The Phoneutria nigriventer spider represents the most important cause of arachnid envenomization in Brazil (Ministério da Saúde, 1998). The main local clinical manifestation of such envenomization is intense pain that may be followed by local swelling and erythema (Bucharetchi, 1992). The inflammatory response has usually been studied in rats and rabbits. The skin edema formation in rabbits is independent of the histamine and 5-hidroxytryptamine (5-HT, serotonin) components of the venom and is at least partially mediated by the tissue kallikrein–kinin system (Marangoni et al., 1993). In rats, the venom acts as a potent stimulant of capsaicin-sensitive sensory neurons (Costa et al., 1997), resulting in the local release of substance P and activation of tachykinin NK₁ receptors as well as activation of mast cells and release of biogenic amines Palframan et al., 1996, Costa et al., 2001 that act on post-capillary venules eliciting plasma extravasation and edema formation Palframan et al., 1996, Costa et al., 2001. Despite the clear involvement of neurogenic mechanisms in the inflammatory response induced by P. nigriventer venom, no information is available concerning the contribution of these mechanisms to the algogenic activity of this venom.

It was properly demonstrated that tachykinins and excitatory amino acids comprised the main neurotransmitters in pain transmission (reviewed in Yaksh, 1999); additionally to their central action, these neurotransmitters influence nociception in the periphery Carlton et al., 1995, Carlton et al., 1996, Carlton et al., 1998, Heppelmann and Pawlak, 1997, Kessler et al., 1992, Davidson et al., 1997, Prioleau et al., 1996. Tachykinins are released from both central and peripheral endings of primary afferent capsaicin-sensitive neurons Otsuka and Yoshioka, 1993, Holzer, 1988 and, when delivered from peripheral endings of primary sensory neurons, induce neurogenic inflammation (Holzer, 1998). This local response may contribute to the generation of pain. Furthermore, peripheral application of substance P sensitizes afferent neurons, causing painful states. The effect of substance P on these cells involves the activation of tachykinin NK₁ receptors, localized on peripheral terminals of unmyelinated axons Carlton et al., 1996, Heppelmann and Pawlak, 1997. Concerning the peripheral algogenic effect of excitatory amino acids, experimental findings have demonstrated that glutamate, through an action on NMDA and non-NMDA receptors, acts as mediator of inflammatory or thermal hyperalgesia Davidson et al., 1997, Jackson et al., 1995. The possibility of a peripheral action of glutamate on unmyelinated sensory axons was also supported by the demonstration that these sensory fibers immunostain for NMDA, AMPA or kainate receptors Carlton et al., 1995, Coggeshall and Carlton, 1998. Several lines of evidence indicate that, in the case of C fibers, glutamate coexists with substance P (De Biasi and Rustioni, 1988). These neurotransmitters interact synergistically for the pain frame Rusin et al., 1993, Liu et al., 1997, Dougherty et al., 1993, Dougherty and Willis, 1991, Ma and Woolf, 1995, Carlton et al., 1998; this synergism being important for the generation of central sensitization Dougherty et al., 1993, Ma and Woolf, 1995. Recently, Carlton et al. (1998) showed a similar interaction among glutamate and substance P in the periphery, suggesting that primary afferent neurons may be under the same control as are the neurons in the dorsal horn.
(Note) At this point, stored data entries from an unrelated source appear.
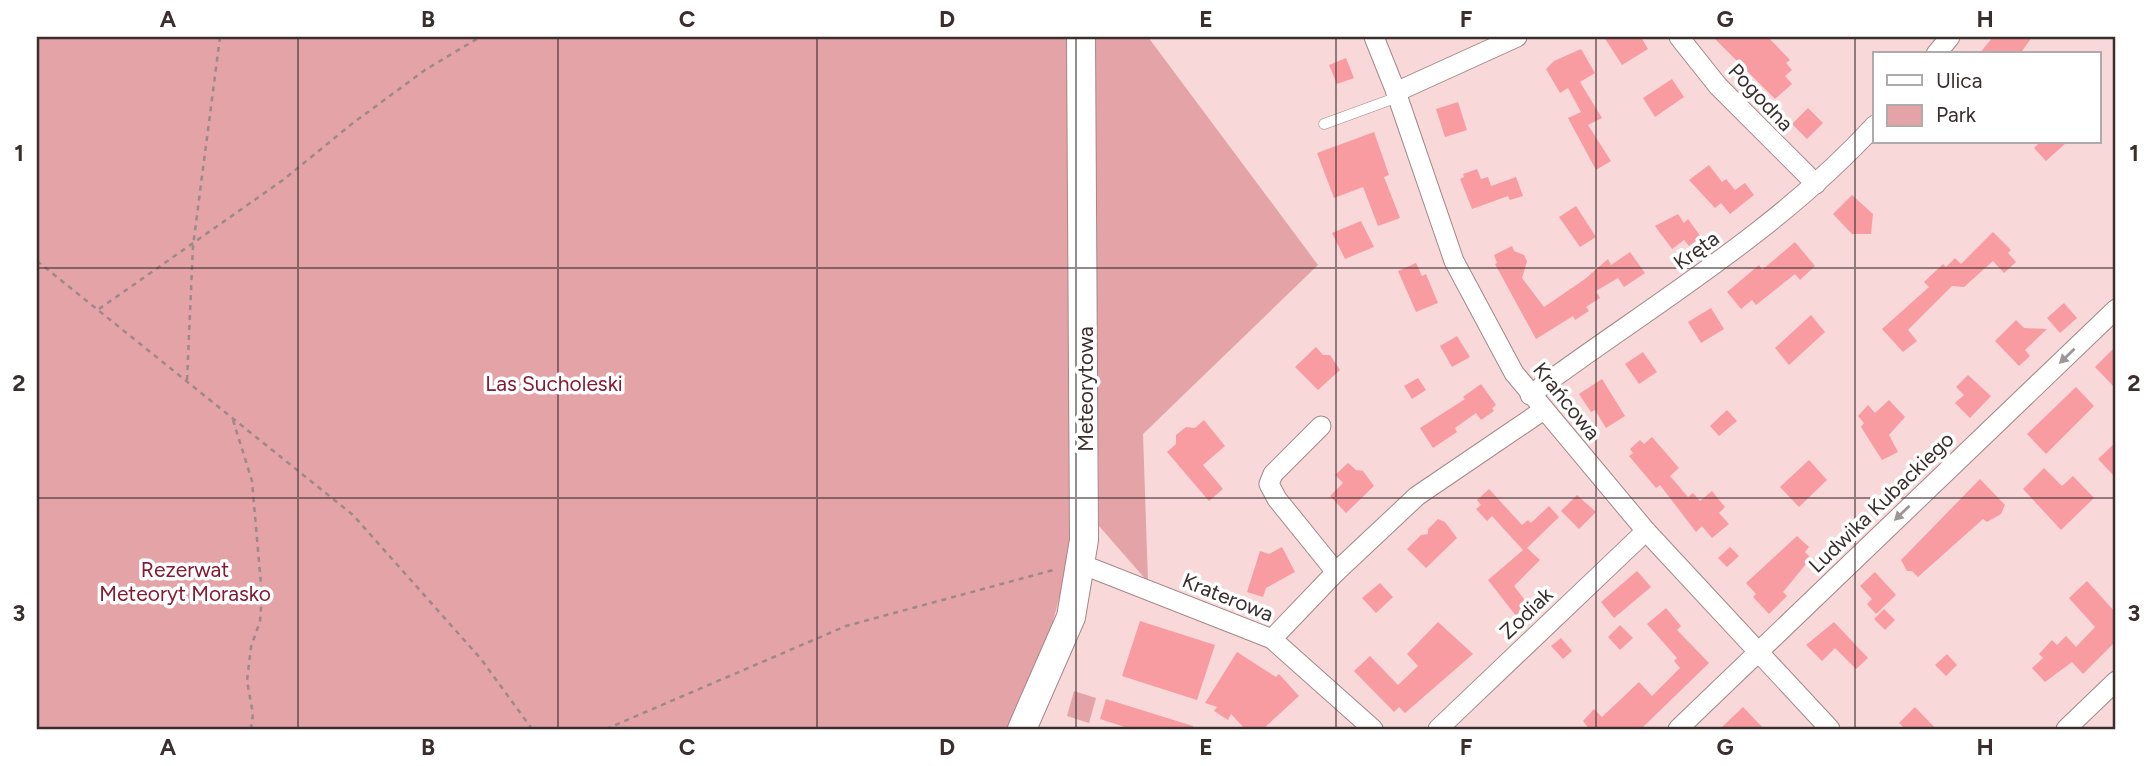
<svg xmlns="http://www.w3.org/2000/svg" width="2153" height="766" viewBox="0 0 2153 766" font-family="Figtree,sans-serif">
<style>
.green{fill:#e4a3a7}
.building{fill:#f89ca2}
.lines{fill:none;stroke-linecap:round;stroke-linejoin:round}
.lane-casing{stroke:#a58788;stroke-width:11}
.street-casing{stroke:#a58788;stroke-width:21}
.secondary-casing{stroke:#a58788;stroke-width:30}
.path{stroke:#9f8889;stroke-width:2.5;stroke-dasharray:5 5;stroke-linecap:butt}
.lane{stroke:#fff;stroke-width:10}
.street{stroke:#fff;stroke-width:19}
.secondary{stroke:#fff;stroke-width:28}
.oneway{fill:#9c9696}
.grid{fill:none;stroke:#3a2e2e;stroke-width:2;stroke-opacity:0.55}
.labels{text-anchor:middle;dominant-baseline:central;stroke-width:7;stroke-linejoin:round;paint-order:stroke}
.street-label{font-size:21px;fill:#3a2e2e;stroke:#fff}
.park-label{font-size:21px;fill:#851b30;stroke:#fff}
.neatline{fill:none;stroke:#3a2e2e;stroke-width:2.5}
.grid-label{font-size:23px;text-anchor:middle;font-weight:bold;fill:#3a2e2e}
</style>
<rect width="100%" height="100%" fill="#f9d8da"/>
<g class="green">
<path d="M37,37H1069L1071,554L1048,640L1007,729H37Z"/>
<path d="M1093,37H1148L1318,265L1143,434L1148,582L1099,526Z"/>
<path d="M1074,691L1096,698L1089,723L1067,716Z"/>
</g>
<g class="building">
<path d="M1604,37H1641L1648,49L1622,65Z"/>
<path d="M1713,37H1768L1790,60L1786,63L1792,70L1785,76L1792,84L1775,99Z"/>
<path d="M1993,37H2032L2020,54H1979Z"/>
<path d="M1581,49L1595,73L1580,82L1602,118L1588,125L1611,161L1596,170L1568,118L1581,112L1568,88L1560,93L1546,69L1554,61Z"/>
<path d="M1346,58L1354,78L1337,84L1329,65Z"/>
<path d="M1672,79L1684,97L1655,117L1643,98Z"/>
<path d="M1458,102L1467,130L1445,137L1436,109Z"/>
<path d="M1808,108L1823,123L1807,139L1792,124Z"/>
<path d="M1374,132L1389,175L1384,177L1400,218L1378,226L1363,187L1334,198L1317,153Z"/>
<path d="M2040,142H2067L2046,161L2034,148Z"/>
<path d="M1709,165L1722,182L1726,179L1735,190L1745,183L1754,195L1730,214L1721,203L1715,208L1689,180Z"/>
<path d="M1477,169L1481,179L1488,177L1491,186L1516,177L1523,196L1510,200L1508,196L1472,209L1460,179L1464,177L1463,174Z"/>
<path d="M1852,195L1873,214L1871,234H1852L1833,214Z"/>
<path d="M1576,206L1596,237L1580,247L1559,217Z"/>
<path d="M1678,214L1684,223L1688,219L1701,237L1689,246L1684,240L1672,249L1655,226Z"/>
<path d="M1361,221L1374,247L1345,259L1332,233Z"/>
<path d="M1993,232L2011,250L2008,253L2016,262L2004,273L1993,261L1964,287L1952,286L1908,330L1917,341L1903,352L1882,329L1929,287L1924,282L1943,264L1946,267L1955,258L1961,264Z"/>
<path d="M1795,242L1815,266L1800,280L1795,274L1756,305L1752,300L1741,309L1727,292L1759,265L1762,270Z"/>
<path d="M1512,246L1514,251L1524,255L1527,261L1522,278L1544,307L1585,279L1608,259L1611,265L1630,252L1645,273L1624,287L1618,278L1596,291L1600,298L1586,307L1589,311L1575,320L1573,316L1536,339L1495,264L1497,263L1494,255Z"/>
<path d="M1416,263L1422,276L1426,274L1438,303L1416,312L1398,271Z"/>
<path d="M2064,303L2077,318L2060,333L2047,318Z"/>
<path d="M1711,308L1724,329L1701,343L1688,322Z"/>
<path d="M1811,315L1825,332L1789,365L1775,348Z"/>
<path d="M2016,320L2024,328L2047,329L2025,350L2030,356L2019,366L1995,341Z"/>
<path d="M1457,336L1470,357L1452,367L1440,346Z"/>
<path d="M2116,346V389L2095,367Z"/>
<path d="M1316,347L1323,355H1330L1340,370L1318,390L1295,367Z"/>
<path d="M1643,352L1657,372L1639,384L1625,364Z"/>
<path d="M1968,375L1991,396L1970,418L1955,403L1964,395L1956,387Z"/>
<path d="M1418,378L1426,390L1412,399L1404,386Z"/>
<path d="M1602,379L1625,416L1606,428L1595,410L1591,412L1579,394Z"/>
<path d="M1481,384L1496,405L1492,408L1494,411L1481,420L1476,413L1455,428L1457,432L1433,448L1420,428L1465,399L1463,397Z"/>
<path d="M2076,387L2094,406L2046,454L2027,434Z"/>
<path d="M1889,400L1905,417L1889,435L1898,452L1882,460L1861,427L1864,423L1858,416L1868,405L1875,413Z"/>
<path d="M1727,410L1737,421L1719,436L1710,426Z"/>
<path d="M1204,420L1225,446L1203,465L1223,489L1209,501L1167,452L1176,444V435L1186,427L1195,428Z"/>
<path d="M1652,437L1679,468L1670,476L1688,497L1693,493L1700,501L1712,491L1725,507L1719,513L1729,524L1712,538L1702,526L1696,532L1660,485L1656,488L1629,456L1633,453L1630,449L1640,440L1644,444Z"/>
<path d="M2116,442V478L2098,459Z"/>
<path d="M1809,460L1827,480L1799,507L1780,487Z"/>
<path d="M1348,463L1356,470L1363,471L1374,486L1346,513L1330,496L1343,483L1335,475Z"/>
<path d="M2044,468L2062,486L2073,476L2094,498L2061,530L2023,489Z"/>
<path d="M1980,479L2005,505L2001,514L1987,522L1983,519L1918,577L1912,571H1907L1901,560Z"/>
<path d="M1489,489L1522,525L1528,520L1531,523L1549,506L1559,517L1527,548L1540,560L1514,586L1533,611L1520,621L1488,580L1523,550L1492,516L1487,521L1476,509L1481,505L1477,500Z"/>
<path d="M1577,495L1596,512L1579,529L1561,511Z"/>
<path d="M1438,519L1445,522L1457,538L1426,568L1407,549L1421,535L1428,534V529Z"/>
<path d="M1797,536L1809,547L1805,552L1811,558L1783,592L1787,596L1769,614L1753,597L1756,594L1746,583Z"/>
<path d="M1282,547L1295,572L1266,588L1263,597L1247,592L1260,551L1269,554Z"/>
<path d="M1730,547L1739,556L1727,567L1718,558Z"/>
<path d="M1637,571L1651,587L1614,618L1601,602Z"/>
<path d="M1875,572L1896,595L1876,614L1867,604L1872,599L1860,586Z"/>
<path d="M2087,581L2116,613V641L2083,674L2072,662L2045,682L2032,668L2043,658L2039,654L2052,640L2057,645L2066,636L2076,647L2095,627L2069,598Z"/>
<path d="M1380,583L1393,597L1376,613L1362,598Z"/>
<path d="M1666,608L1681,626L1677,630L1709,663L1641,729H1589L1583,721L1594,709L1602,717L1639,682L1652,696L1680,668L1674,661L1677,658L1647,624Z"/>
<path d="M1884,609L1895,620L1885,630L1874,619Z"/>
<path d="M1140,621L1215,645L1197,700L1122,676Z"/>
<path d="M1438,622L1473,654L1405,713L1399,707L1394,712L1354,671L1370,656L1398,685L1418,666L1407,654Z"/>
<path d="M1834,622L1868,658L1856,669L1835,648L1822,661L1806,645Z"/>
<path d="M1620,625L1633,638L1620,650L1608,637Z"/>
<path d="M1561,638L1572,651L1563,659L1551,646Z"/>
<path d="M1237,652L1276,677L1279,674L1299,696L1263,729H1245L1231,714L1228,720L1214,711L1217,707L1205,703Z"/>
<path d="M1947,654L1957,665L1946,676L1935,665Z"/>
<path d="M1106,699L1193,726L1192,729H1131L1100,719Z"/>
<path d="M1743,707L1764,729H1720Z"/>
<path d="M1915,707L1936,729H1905L1899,723Z"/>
</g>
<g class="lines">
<defs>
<path id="lane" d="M1324,124L1398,97"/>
<g id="street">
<path d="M1374,37L1396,92L1454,261L1514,373L1646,531L1830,729"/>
<path d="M1679,37L1718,86L1816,184"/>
<path d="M1936,54L1950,37"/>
<path d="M1396,92L1517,37"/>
<path d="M1530,395C1647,308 1775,234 1875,125"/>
<path d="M1321,426L1273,474L1269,484L1277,499L1336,572"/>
<path d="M1081,564L1272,639L1373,729"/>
<path d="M1272,639L1336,572L1417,496L1542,411"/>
<path d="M1438,729L1646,531"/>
<path d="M1678,729L2116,309"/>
<path d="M2066,729L2116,681"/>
</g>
<path id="secondary" d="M1022,729L1071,617L1084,540L1081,37"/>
</defs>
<use href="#lane" class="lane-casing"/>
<use href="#street" class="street-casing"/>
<use href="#secondary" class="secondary-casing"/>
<g class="path">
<path d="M37,261L353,515L481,659L532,729"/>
<path d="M99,309L283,180L353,123L425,70L480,37"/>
<path d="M187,380L193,246L220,37"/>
<path d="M233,420L252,481L262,596L260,621L251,647L247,681L253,714L251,729"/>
<path d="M606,729L846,626L1057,569"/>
</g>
<use href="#lane" class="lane"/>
<use href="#street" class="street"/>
<use href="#secondary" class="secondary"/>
</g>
<defs><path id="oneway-solid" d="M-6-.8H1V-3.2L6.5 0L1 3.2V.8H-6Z" transform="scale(1.75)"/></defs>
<g class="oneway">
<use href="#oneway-solid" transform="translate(2067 356) rotate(136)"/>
<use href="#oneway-solid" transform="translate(1902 513) rotate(136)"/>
</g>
<path class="grid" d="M298,37V729M558,37V729M817,37V729M1076,37V729M1336,37V729M1596,37V729M1855,37V729M37,268H2116M37,498H2116"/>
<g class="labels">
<g class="street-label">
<text transform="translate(1761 97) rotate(47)">Pogodna</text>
<text transform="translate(1696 250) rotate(-36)">Kręta</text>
<text transform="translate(1085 389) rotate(-90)">Meteorytowa</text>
<text transform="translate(1567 401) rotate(51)">Krańcowa</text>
<text transform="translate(1881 502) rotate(-44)">Ludwika Kubackiego</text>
<text transform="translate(1228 597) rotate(22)">Kraterowa</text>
<text transform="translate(1526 613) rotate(-44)">Zodiak</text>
</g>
<g class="park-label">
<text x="554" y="383">Las Sucholeski</text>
<text x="185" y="569">Rezerwat<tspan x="185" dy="24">Meteoryt Morasko</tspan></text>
</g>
</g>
<rect width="2153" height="766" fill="none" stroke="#ffffff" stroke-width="77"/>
<rect x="1873" y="52" width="228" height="91" fill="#ffffff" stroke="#b0abab" stroke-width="2"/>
<rect x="1887" y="75" width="35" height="10" fill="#ffffff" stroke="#b0abab" stroke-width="2"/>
<text x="1936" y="88" font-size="21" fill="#3a2e2e">Ulica</text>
<rect x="1887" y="105" width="35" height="21" fill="#e4a3a7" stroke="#b0abab" stroke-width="2"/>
<text x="1936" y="122" font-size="21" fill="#3a2e2e">Park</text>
<rect x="38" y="38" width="2076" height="690" class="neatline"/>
<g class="grid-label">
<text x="168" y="27">A</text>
<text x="428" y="27">B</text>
<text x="687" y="27">C</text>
<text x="947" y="27">D</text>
<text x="1206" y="27">E</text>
<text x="1466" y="27">F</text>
<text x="1725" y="27">G</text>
<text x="1985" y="27">H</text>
<text x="19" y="161">1</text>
<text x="2134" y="161">1</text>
<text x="19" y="391">2</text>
<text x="2134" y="391">2</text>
<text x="19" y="621">3</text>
<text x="2134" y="621">3</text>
<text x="168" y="755">A</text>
<text x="428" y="755">B</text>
<text x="687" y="755">C</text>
<text x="947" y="755">D</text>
<text x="1206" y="755">E</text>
<text x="1466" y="755">F</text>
<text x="1725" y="755">G</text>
<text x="1985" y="755">H</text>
</g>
</svg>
In the light of these observations, the aim of the present study was to investigate: (a) the hyperalgesic response induced by P. nigriventer spider venom; (b) the contribution of capsaicin-sensitive neurons to this phenomenon; (c) the involvement of peripheral tachykinin NK₁ and NK₂ receptors and peripheral NMDA and AMPA glutamate receptors in the hyperalgesic manifestation and (d) the possible correlation between hyperalgesia and edematogenic response induced by the venom.